Rama Yade : « Souvent, pour s’amuser, les hommes d’équipage prennent des albatros, vastes oiseaux des mers, qui … » Mince, j’ai oublié ! Vous avez la suite ? Reste que j’adorais chaque mot, chaque vers, chaque strophe. Tout ça devait me conduire à rêver d’être écrivain, évidemment ! D’autant que j’ai eu de fantastiques professeurs de français. Ces enseignants ont été des piliers, ils me transmettaient autant de savoir qu’ils m’accordaient leur confiance. D’ailleurs, plus tard chez Michel Drucker, j’avais invité mon ancien directeur de collège sur le canapé rouge … C’est aussi une époque où je me suis plongée dans le latin et le grec, ma mère étant une spécialiste de l’Antiquité.
Adolescente en France, quelle était votre nouvelle ambition ?
Rama Yade : L’Ecole Normale Supérieure, pour devenir écrivain. Je suis sélectionnée pour rejoindre les classes préparatoires parisiennes, avec ce rêve en tête. Ma mère, toujours prudente, m’avait conseillée Sciences Po, au cas où ! (Rires) Avec mes camarades, nous avions le sentiment un peu désuet de faire partie d’une élite que ni l’argent, ni l’Internet naissant n’intéressait. Notre force, c’était cette somme de savoirs un peu surannés mais qui nous construisaient l’esprit. La compétition était extrêmement forte. Certains étudiants se rendaient malades jusqu’au suicide. Je me suis accrochée.
Et parce que vous étiez déjà intéressée par la politique ?

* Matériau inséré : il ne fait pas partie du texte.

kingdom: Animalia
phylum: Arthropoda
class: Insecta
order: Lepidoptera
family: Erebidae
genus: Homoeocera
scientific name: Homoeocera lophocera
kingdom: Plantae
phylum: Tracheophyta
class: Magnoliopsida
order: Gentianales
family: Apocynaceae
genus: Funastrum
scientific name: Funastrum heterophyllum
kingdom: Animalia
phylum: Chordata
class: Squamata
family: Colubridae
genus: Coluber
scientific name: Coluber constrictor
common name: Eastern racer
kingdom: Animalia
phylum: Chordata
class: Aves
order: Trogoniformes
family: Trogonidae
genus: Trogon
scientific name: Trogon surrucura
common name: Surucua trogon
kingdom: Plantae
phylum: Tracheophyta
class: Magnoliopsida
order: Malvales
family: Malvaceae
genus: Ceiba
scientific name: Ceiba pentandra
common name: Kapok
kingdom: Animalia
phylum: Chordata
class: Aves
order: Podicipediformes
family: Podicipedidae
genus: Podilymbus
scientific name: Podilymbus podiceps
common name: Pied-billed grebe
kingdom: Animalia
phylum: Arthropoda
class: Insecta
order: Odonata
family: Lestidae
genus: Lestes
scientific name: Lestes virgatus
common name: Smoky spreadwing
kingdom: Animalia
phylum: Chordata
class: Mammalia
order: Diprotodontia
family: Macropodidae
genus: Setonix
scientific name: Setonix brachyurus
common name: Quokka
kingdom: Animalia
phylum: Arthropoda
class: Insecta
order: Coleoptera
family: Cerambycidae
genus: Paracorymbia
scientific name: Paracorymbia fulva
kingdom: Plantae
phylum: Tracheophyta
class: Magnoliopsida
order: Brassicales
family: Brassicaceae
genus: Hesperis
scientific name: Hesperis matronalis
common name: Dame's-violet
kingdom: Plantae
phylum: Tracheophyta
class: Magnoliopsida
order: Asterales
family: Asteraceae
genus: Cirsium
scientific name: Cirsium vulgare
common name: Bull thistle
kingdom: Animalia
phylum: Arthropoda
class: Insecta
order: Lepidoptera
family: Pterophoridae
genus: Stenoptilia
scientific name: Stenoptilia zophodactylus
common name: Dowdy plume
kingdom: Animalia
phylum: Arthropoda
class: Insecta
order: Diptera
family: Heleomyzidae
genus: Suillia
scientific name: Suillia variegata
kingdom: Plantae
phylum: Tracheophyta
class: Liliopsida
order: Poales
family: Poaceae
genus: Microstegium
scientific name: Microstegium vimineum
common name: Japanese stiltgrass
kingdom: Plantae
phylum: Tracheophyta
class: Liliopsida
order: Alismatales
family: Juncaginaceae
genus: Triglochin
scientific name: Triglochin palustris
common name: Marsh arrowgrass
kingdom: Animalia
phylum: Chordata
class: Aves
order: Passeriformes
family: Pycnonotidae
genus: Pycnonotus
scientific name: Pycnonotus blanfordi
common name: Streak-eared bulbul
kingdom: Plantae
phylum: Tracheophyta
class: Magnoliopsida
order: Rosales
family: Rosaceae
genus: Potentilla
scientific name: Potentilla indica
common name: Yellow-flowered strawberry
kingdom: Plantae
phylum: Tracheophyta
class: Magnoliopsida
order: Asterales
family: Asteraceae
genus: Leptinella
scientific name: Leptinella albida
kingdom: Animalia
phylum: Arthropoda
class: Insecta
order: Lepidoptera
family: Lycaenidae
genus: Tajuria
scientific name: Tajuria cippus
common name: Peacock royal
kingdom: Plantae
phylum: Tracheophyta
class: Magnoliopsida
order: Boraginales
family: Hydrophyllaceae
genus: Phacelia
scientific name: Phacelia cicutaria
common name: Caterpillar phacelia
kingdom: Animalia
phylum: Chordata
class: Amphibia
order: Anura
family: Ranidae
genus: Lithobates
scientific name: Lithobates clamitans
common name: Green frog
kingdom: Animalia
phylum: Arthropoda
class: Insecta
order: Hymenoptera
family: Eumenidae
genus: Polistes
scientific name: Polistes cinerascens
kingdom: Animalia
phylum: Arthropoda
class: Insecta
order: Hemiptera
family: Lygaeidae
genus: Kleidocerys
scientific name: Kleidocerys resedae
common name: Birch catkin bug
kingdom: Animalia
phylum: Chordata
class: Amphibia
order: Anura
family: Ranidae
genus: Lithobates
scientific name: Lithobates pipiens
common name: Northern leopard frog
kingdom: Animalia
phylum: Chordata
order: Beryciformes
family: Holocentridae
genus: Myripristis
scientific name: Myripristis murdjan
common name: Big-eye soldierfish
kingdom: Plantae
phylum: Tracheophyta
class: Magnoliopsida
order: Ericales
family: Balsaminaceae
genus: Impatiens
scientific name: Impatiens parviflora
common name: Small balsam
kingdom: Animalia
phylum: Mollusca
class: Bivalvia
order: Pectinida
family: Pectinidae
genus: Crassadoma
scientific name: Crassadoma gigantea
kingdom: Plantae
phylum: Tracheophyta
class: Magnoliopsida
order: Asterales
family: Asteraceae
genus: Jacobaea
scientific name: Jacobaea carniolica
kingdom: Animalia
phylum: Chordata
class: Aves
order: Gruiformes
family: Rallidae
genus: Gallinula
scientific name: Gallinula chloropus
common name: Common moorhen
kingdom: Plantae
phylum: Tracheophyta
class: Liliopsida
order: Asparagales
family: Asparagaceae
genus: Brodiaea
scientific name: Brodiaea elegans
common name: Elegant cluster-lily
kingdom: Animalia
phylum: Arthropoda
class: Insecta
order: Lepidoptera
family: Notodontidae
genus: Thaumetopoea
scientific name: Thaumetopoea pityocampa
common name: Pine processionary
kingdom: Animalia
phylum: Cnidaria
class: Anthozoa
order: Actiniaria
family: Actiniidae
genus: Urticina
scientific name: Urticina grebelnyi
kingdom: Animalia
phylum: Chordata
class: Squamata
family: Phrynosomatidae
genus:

Rama Yade : Oui, par mon papa, qui avait été le secrétaire exécutif de Léopold Sendar Senghor. A la maison, à Dakar, les hommes politiques défilaient … Donc j’avais aussi grandi dans cet environnement-là. Et puis, pour moi, il n’y a pas d’incompatibilité majeure entre la littérature et la politique. Malgré mon gout pour la littérature, le basculement vers Sciences po, à l’issue des classes préparatoires, n’était pas une difficulté. L’idée du service public s’impose alors à moi.
Et vos lectures évoluent en ce sens ?
Rama Yade : Oui, j’aime beaucoup les relations internationales : Huntington, Nye, Kissinger sont mes livres de chevet … Je poursuis ainsi mon chemin, sur les traces de mon père, ancien diplomate. A Sciences Po, tout va très vite pour moi : stage à l’Assemblée nationale, stage au Conseil Economique et Social de Dakar, où je retourne pour la première fois …
Qu’y ressentez-vous ?
Rama Yade : Que les miens ont évolué sans moi. C’est dur. Certains ne sont plus là, les autres ont changé. Ils ne m’ont pas attendue. Moi-même, j’ai dû changer aussi. De retour à Paris, au moment des examens, les débats sur la discrimination positive agitent le pays, y compris Sciences Po : même si j’en comprends l’objectif, je n’y suis pas particulièrement favorable. Je n’avais pas envie d’être pointée du doigt, d’être remarquée pour autre chose que mon travail.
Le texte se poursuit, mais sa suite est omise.